ASSIGNED TASK - Quote every line of text in the data below verbatim, in order. Leave the pictures out of your answer.

[Dataset entries]
- - - - - - -

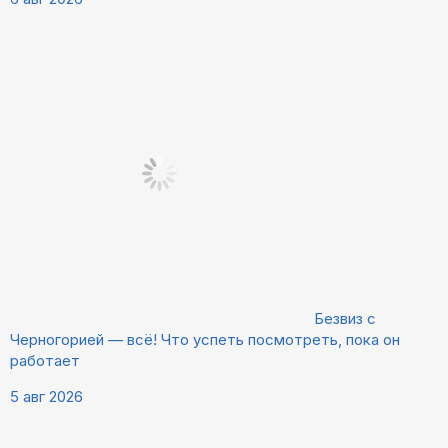
Безвиз с
Черногорией — всё! Что успеть посмотреть, пока он
работает
5 авг 2026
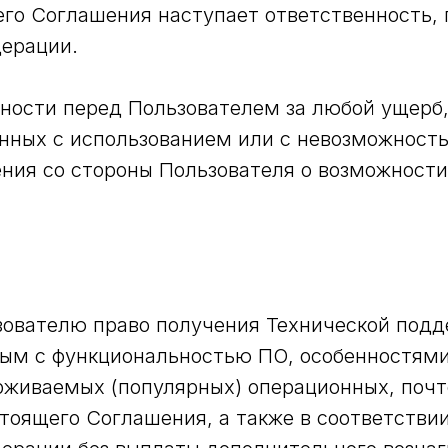
щего Соглашения наступает ответственность,
дерации.
енности перед Пользователем за любой ущер
нных с использованием или с невозможность
ния со стороны Пользователя о возможности
ьзователю право получения Технической под
ным с функциональностью ПО, особенностями
живаемых (популярных) операционных, почто
астоящего Соглашения, а также в соответств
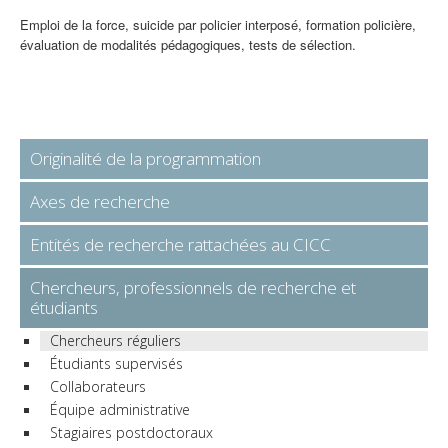
Emploi de la force, suicide par policier interposé, formation policière,
évaluation de modalités pédagogiques, tests de sélection.
Originalité de la programmation
Axes de recherche
Entités de recherche rattachées au CICC
Chercheurs, professionnels de recherche et
étudiants
Chercheurs réguliers
Étudiants supervisés
Collaborateurs
Équipe administrative
Stagiaires postdoctoraux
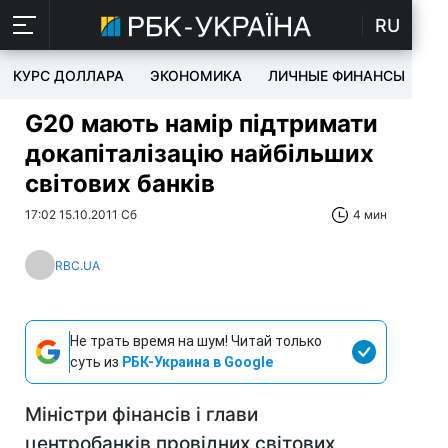
RU
КУРС ДОЛЛАРА
ЭКОНОМИКА
ЛИЧНЫЕ ФИНАНСЫ
T
G20 мають намір підтримати
докапіталізацію найбільших
світових банків
17:02 15.10.2011 Сб
4 мин
RBC.UA
Не трать время на шум! Читай только
суть из
РБК-Украина в Google
Міністри фінансів і глави
центробанків провідних світових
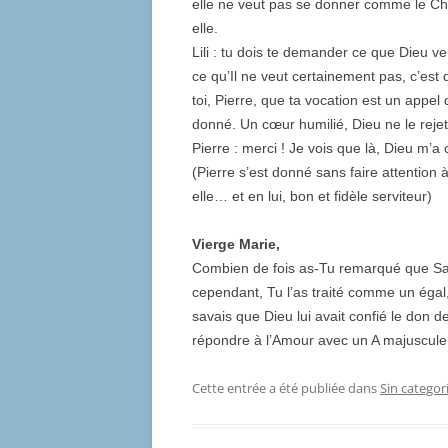
elle ne veut pas se donner comme le Chr
elle.
Lili : tu dois te demander ce que Dieu veu
ce qu’Il ne veut certainement pas, c’es
toi, Pierre, que ta vocation est un appel d
donné. Un cœur humilié, Dieu ne le rejet
Pierre : merci ! Je vois que là, Dieu m’a 
(Pierre s’est donné sans faire attention
elle… et en lui, bon et fidèle serviteur)
Vierge Marie,
Combien de fois as-Tu remarqué que Sain
cependant, Tu l’as traité comme un égal,
savais que Dieu lui avait confié le don de
répondre à l’Amour avec un A majuscule 
Cette entrée a été publiée dans
Sin categor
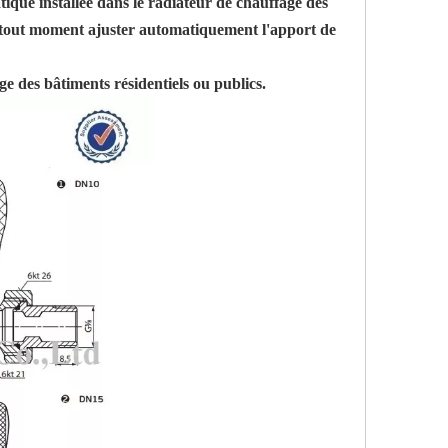
tique installée dans le radiateur de chauffage des
 - à tout moment ajuster automatiquement l'apport de
ge des bâtiments résidentiels ou publics.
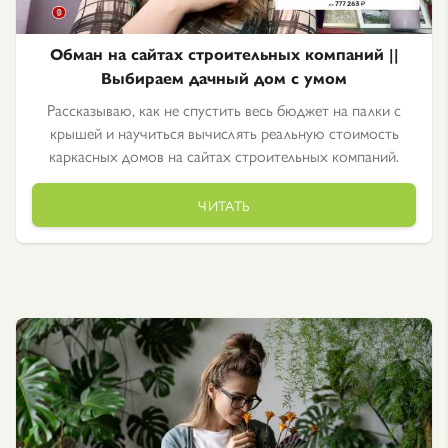
Обман на сайтах строительных компаний ||
Выбираем дачный дом с умом
Рассказываю, как не спустить весь бюджет на палки с
крышей и научиться вычислять реальную стоимость
каркасных домов на сайтах строительных компаний.
ЧИТАТЬ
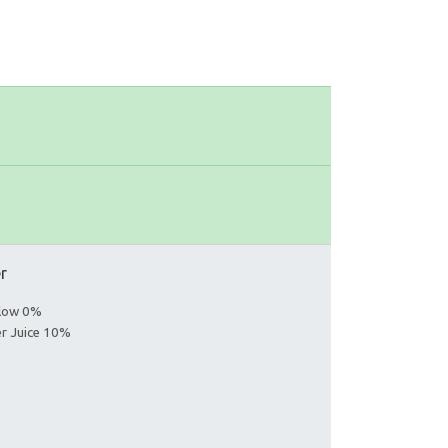
er
llow 0%
er Juice 10%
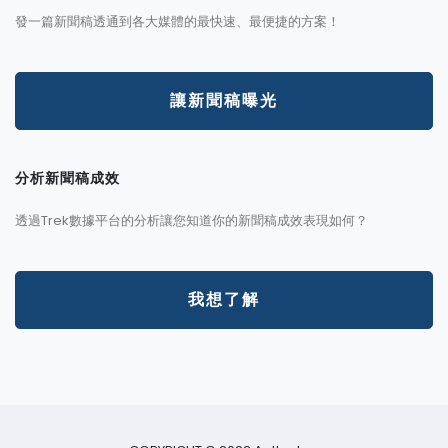
發一篇新聞稿透通到各大媒體的最快速、最便捷的方案！
讓新聞稿曝光
分析新聞稿成效
透過Trek數據平台的分析讓您知道你的新聞稿成效表現如何？
我想了解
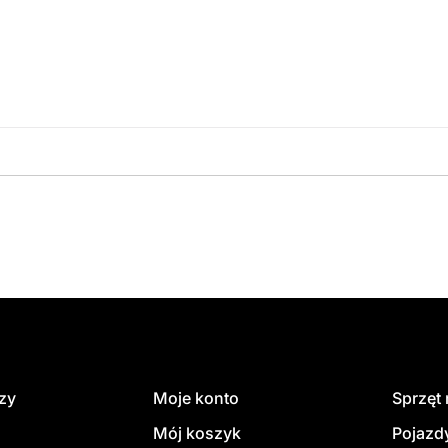
amówienie
dzy
Moje konto
Sprzęt
Mój koszyk
Pojazd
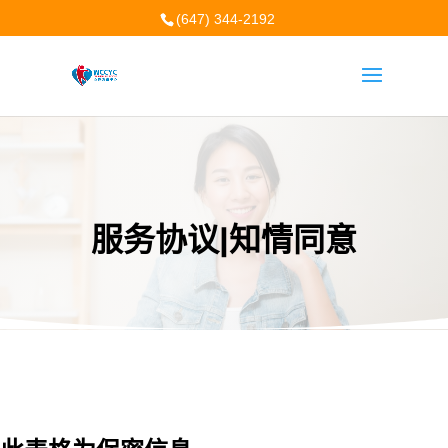
(647) 344-2192
服务协议|知情同意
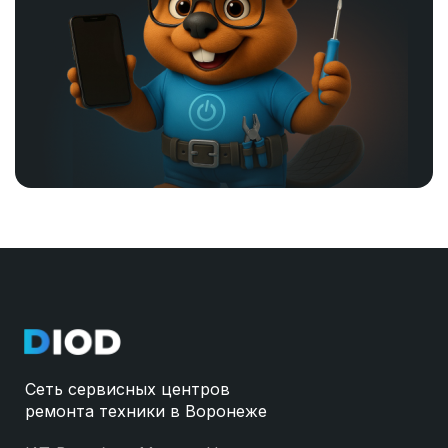
Сеть сервисных центров
ремонта техники в Воронеже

- - - - - - -

PROBLEM SOLUTION -
Безвиз с
Черногорией — всё! Что успеть посмотреть, пока он
работает
5 авг 2026
щего Соглашения наступает ответственность,
дерации.
енности перед Пользователем за любой ущер
нных с использованием или с невозможность
ния со стороны Пользователя о возможности
ьзователю право получения Технической под
ным с функциональностью ПО, особенностями
живаемых (популярных) операционных, почто
астоящего Соглашения, а также в соответств
Emploi de la force, suicide par policier interposé, formation policière,
évaluation de modalités pédagogiques, tests de sélection.
Originalité de la programmation
Axes de recherche
Entités de recherche rattachées au CICC
Chercheurs, professionnels de recherche et
étudiants
Chercheurs réguliers
Étudiants supervisés
Collaborateurs
Équipe administrative
Stagiaires postdoctoraux
RU
КУРС ДОЛЛАРА
ЭКОНОМИКА
ЛИЧНЫЕ ФИНАНСЫ
T
G20 мають намір підтримати
докапіталізацію найбільших
світових банків
17:02 15.10.2011 Сб
4 мин
RBC.UA
Не трать время на шум! Читай только
суть из
РБК-Украина в Google
Міністри фінансів і глави
центробанків провідних світових
elle ne veut pas se donner comme le Chr
elle.
Lili : tu dois te demander ce que Dieu veu
ce qu’Il ne veut certainement pas, c’es
toi, Pierre, que ta vocation est un appel d
donné. Un cœur humilié, Dieu ne le rejet
Pierre : merci ! Je vois que là, Dieu m’a 
(Pierre s’est donné sans faire attention
elle… et en lui, bon et fidèle serviteur)
Vierge Marie,
Combien de fois as-Tu remarqué que Sain
cependant, Tu l’as traité comme un égal,
savais que Dieu lui avait confié le don de
répondre à l’Amour avec un A majuscule 
Cette entrée a été publiée dans
Sin categor
tique installée dans le radiateur de chauffage des
 - à tout moment ajuster automatiquement l'apport de
ge des bâtiments résidentiels ou publics.
Обман на сайтах строительных компаний ||
Выбираем дачный дом с умом
Рассказываю, как не спустить весь бюджет на палки с
крышей и научиться вычислять реальную стоимость
каркасных домов на сайтах строительных компаний.
ЧИТАТЬ
er
llow 0%
er Juice 10%
發一篇新聞稿透通到各大媒體的最快速、最便捷的方案！
讓新聞稿曝光
分析新聞稿成效
透過Trek數據平台的分析讓您知道你的新聞稿成效表現如何？
我想了解
amówienie
dzy
Moje konto
Sprzęt
Mój koszyk
Pojazd
(647) 344-2192
服务协议|知情同意
Сеть сервисных центров
ремонта техники в Воронеже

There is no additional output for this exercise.